The iris dataset contains measurements from a hundred and fifty samples of three unique species of the iris flower - setosa, versicolor and virginica. The species are equally distributed within the dataset, so that each species has fifty samples. For each sample, four measurements are taken - sepal width, petal width, sepal width and sepal length. The average petal length of the setosa is significantly less than that of versicolor or virginica. The average petal width of virginica is much higher than that of versicolor. However, there is no pair of features that can uniquely identify a species. The presence of such properties makes the iris dataset ideal for explaining machine learning concepts.
Note that each variable has two defining components: - a source text, as initially provided by the user - one or more formulae, which compute the value of the variable for a specific instance of the data. Note that the source text of a variable may be found in multiple places within a dataset, and as such, a variable may have multiple formulae - one of which will have to be preferred by the user.
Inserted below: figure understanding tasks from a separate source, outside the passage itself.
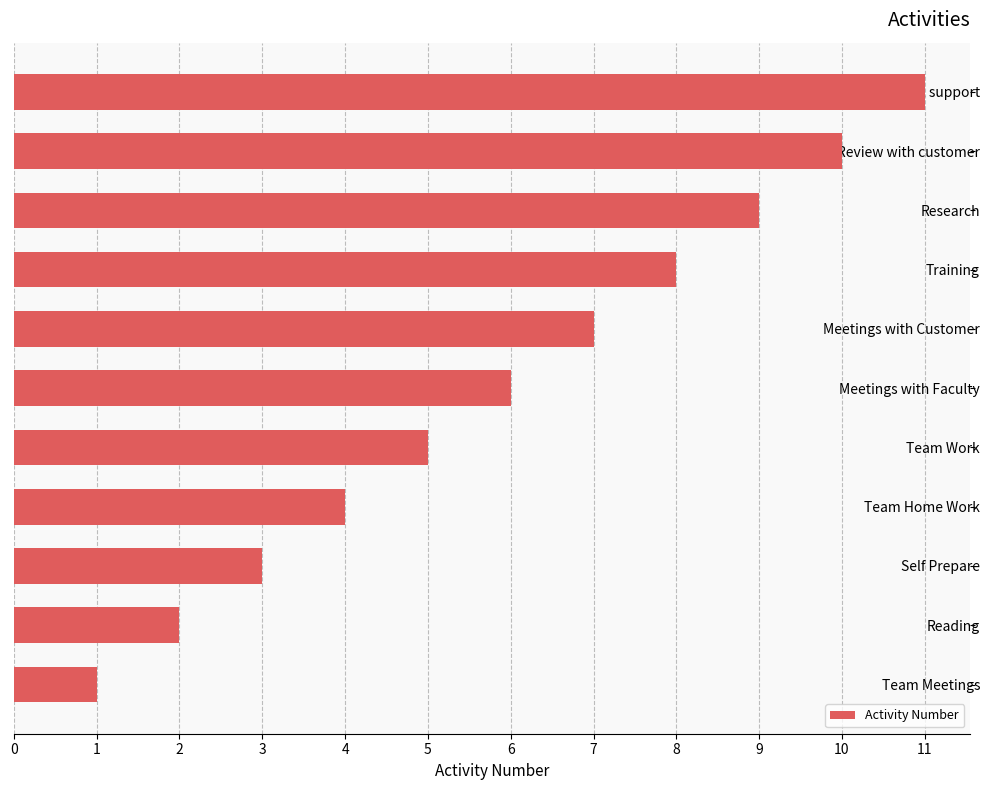

Count the number of data series in this chart.

1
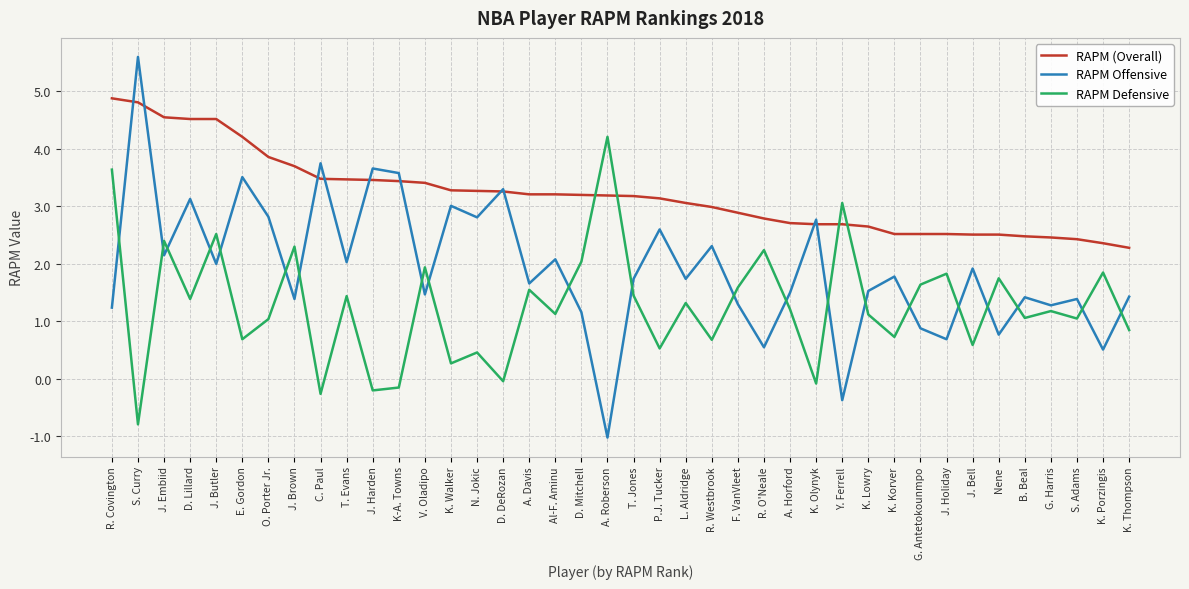

List the series in order of their peak value, lowest first.

RAPM Defensive, RAPM (Overall), RAPM Offensive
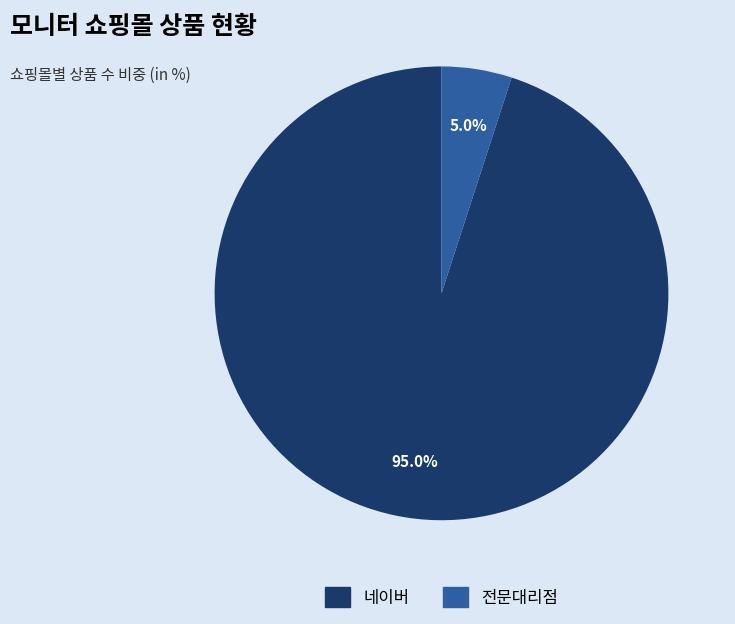

To the nearest percent, what is the average slice percentage?

50%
For example, for the first variable in example narrative, "hundred and fifty" is the source text, and the formula is any machine code that counts the number of rows in the dataset and translates it into a human-readable form. A variable may additionally have other attributes, like: - a set of linguistic inflections which determine the form of the rendered variable text - these are distinct from the formula itself, in that the formula creates the base form of the text and inflections modify the base form. - a name used to identify the variable within the template of the nugget Thus, narratives are composed from nuggets, and nuggets from variables. This grammar allows the NLG engine to approach the problem of data-driven, machine-generated narratives in a more compositional manner than a generative one.